## Exercise A
List every end wall reinforcing rib reference numeral that appears in the engine description.
## Exercise B
In the engine description, replace "crank shaft" with "crankshaft" and rewrite the passage from "As described above, the" up to and including "mating face 11d.".
## Exercise C
Continue the engine description from the point where it stops.

## Excerpted text
++++++

Furthermore, in the engine 1 according to the present embodiment, the diagonally extending end wall reinforcing ribs 158 and 159 are provided to the end wall faces 151b of the bearing caps 151 and 155, so that the compressional stress created by fastening is distributed to regions where the end wall reinforcing ribs 158 and 159 extend on the bearing caps 151 and 155. Thus, the engine 1 according to the present embodiment can more reliably suppress the state of the compressional stress, created by fastening, locally acting on the mating face between the bearing cap 15 and the block core 11 (mating face 11d, which contacts the bearing cap 15, of the block core 11).

Furthermore, the engine 1 according to the present embodiment includes the cylinder block outer wall 12 formed using a resin material, so that the weight of the engine 1 can further be reduced as compared to a case of using a metal material for the whole cylinder block 10. While using the cylinder block outer wall 12 made of a resin material to reduce weight with the configuration in which the cylinder head 13, the cylinder block 10, and the bearing cap 15 are fastened together, a high strength can be obtained, as described above, by forming the end wall reinforcing ribs 148 and 149 on the end wall faces (outer wall faces) 118a of the shaft supporting end portions 118 and 122 and the end wall reinforcing ribs 158 and 159 on the end wall faces 151b of the bearing caps 151 and 155.

As described above, the engine 1 according to the present embodiment, which has a configuration in which the cylinder head 13, the cylinder block 10, and the bearing cap 15 are fastened together, has a sufficient strength to endure the compressional stress acting on the block core 11 while suppressing the increase in the area of the mating face 11d, which contacts the bearing cap 15, of the block core 11. Furthermore, in the engine 1, the shaft supporting portions 118 to 122 of the block core 11 and the bearing caps 151 to 155 can reliably support the crank shaft 16 while suppressing the increase in the area of the mating face 11d.

++++++

## Records provided
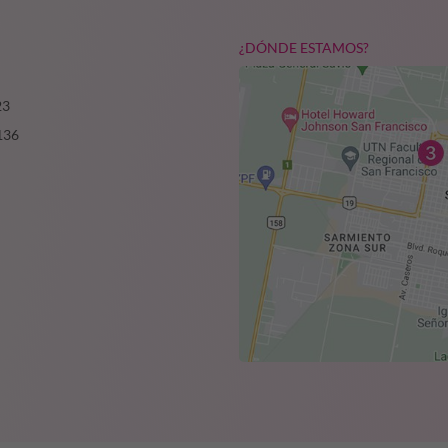
¿DÓNDE ESTAMOS?
23
136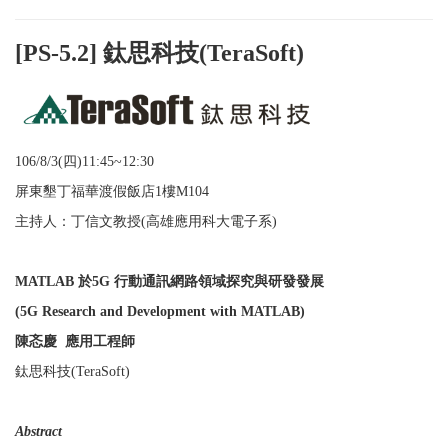
[PS-5.2] 鈦思科技(TeraSoft)
106/8/3(四
)11:45~12:30
屏東墾丁福華渡假飯店
1
樓M104
主持人：丁信文教授
(
高雄應用科大電子系
)
MATLAB
於
5G
行動通訊網路領域探究與研發發展
(5G Research and Development with MATLAB)
陳忞慶
應用工程師
鈦思科技
(TeraSoft)
Abstract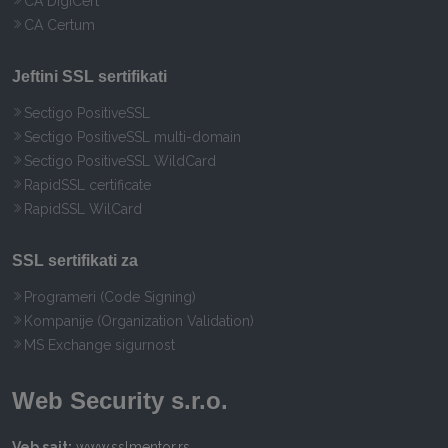
CA DigiCert
CA Certum
Jeftini SSL sertifikati
Sectigo PositiveSSL
Sectigo PositiveSSL multi-domain
Sectigo PositiveSSL WildCard
RapidSSL certificate
RapidSSL WilCard
SSL sertifikati za
Programeri (Code Signing)
Kompanije (Organization Validation)
MS Exchange sigurnost
Web Security s.r.o.
Veb sajt:
www.sslmentor.rs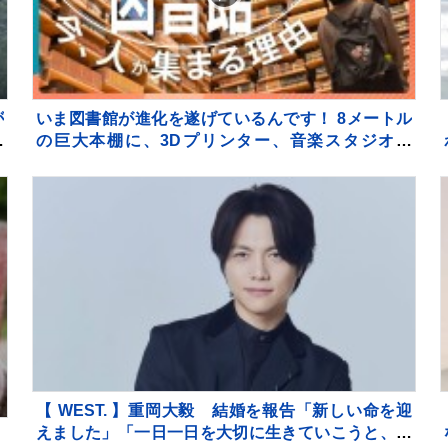
が
いま図書館が進化を遂げているんです！ 8メートル
土
の巨大本棚に、3Dプリンター、音楽スタジオま
湯
で！ 図書館の専門家が厳選した進化系図書館ベスト
7をご紹介！
【 WEST. 】重岡大毅 結婚を報告「新しい命を迎
えました」「一日一日を大切に生きていこうと、覚
つ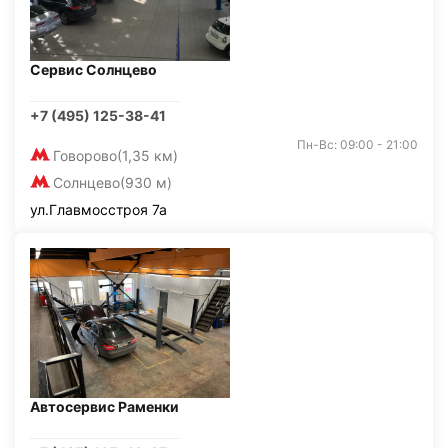
Сервис Солнцево
+7 (495) 125-38-41
Пн-Вс: 09:00 - 21:00
Говорово
(1,35 км)
Солнцево
(930 м)
ул.Главмосстроя 7а
Автосервис Раменки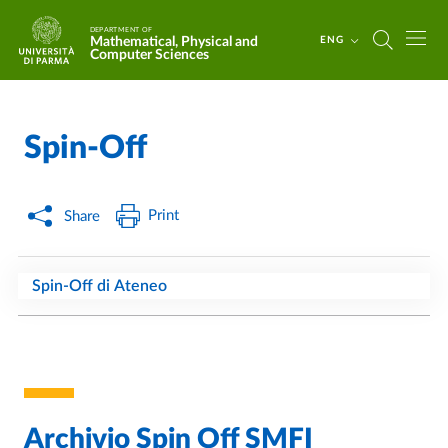
Skip to main content
Skip to footer
DEPARTMENT OF
Mathematical, Physical and
ENG
Computer Sciences
Spin-Off
Home
/
/
Print
Share
Spin-Off di Ateneo
Archivio Spin Off SMFI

++++++

## Task response A
158, 159, 148, 149

## Task response B
As described above, the engine 1 according to the present embodiment, which has a configuration in which the cylinder head 13, the cylinder block 10, and the bearing cap 15 are fastened together, has a sufficient strength to endure the compressional stress acting on the block core 11 while suppressing the increase in the area of the mating face 11d, which contacts the bearing cap 15, of the block core 11. Furthermore, in the engine 1, the shaft supporting portions 118 to 122 of the block core 11 and the bearing caps 151 to 155 can reliably support the crankshaft 16 while suppressing the increase in the area of the mating face 11d.

## Task response C
[Exemplary Modification]

In the engine 1 according to the above embodiment, the end wall face 118a of each of the shaft supporting end portions 118 and 122 of the block core 11 is provided with two end wall reinforcing ribs 148 and 149. However, the present invention is not limited to such a configuration. For example, one of the end wall reinforcing ribs 148 and 149 may be omitted. The effect of reinforcing the end wall can also be obtained even in such a case.

In the engine 1 according to the above embodiment, the shaft supporting portions 119 to 121 disposed in the inner side in X direction have no rib to reinforce the walls. However, a reinforcing rib may be provided to the shaft supporting portions 119 to 121 as long as interference between the rib and a portion, such as the counter weight 16d of the crank shaft 16, is avoided.

In the above embodiment, the end wall reinforcing rib 148 and the end wall reinforcing rib 149 are not joined to each other. However, the present invention is not limited to such a configuration. For example, the end wall reinforcing ribs may be joined to each other or intersect each other.

In the engine 1 according to the above embodiment, the end wall face 151b of each of the bearing caps 151 and 155 is provided with the end wall reinforcing ribs 158 and 159. However, the present invention is not limited to such a configuration. For example, the end wall faces of the bearing caps may have no end wall reinforcing rib or only one of the end wall faces may be provided with the end wall reinforcing rib. Providing three or more ribs to the end wall face is not out of the scope of the present invention.

In the engine 1 according to the above embodiment, the end wall reinforcing ribs 148 and 149 and the end wall reinforcing ribs 158 and 159 each has a form of a semicircular-column. However, the present invention is not limited to such a configuration. For example, a rib having a polygonal cross section or a rib having a shape of a fin may be used.

In the engine 1 according to the above embodiment, the end wall reinforcing rib 148 is joined to the head bolt hole base 144 by the +Z portion and the end wall reinforcing rib 149 is joined to the head bolt hole base 145 by the +Z portion. However, the present invention is not limited to such a configuration. The end wall reinforcing rib 148 is not necessarily joined to the head bolt hole base 144, and the end wall reinforcing rib 149 is not necessarily joined to the head bolt hole base 145.

The width and the height of the end wall reinforcing rib need not be constant along the longitudinal direction. Such a rib that gradually increases its width and decreases its height from −Z side toward +Z side or a rib that gradually decreases its width and increases its height from −Z side toward +Z side may be used.

The end wall reinforcing rib is not necessarily straight but may be curved on the end wall face.

In the engine 1 according to the above embodiment, the lower end portions of the bearing caps 151 to 155 are free ends that are not joined to each other. However, the present invention is not limited to such a configuration. For example, the lower end portions of the bearing caps may be connected to each other by a beam member.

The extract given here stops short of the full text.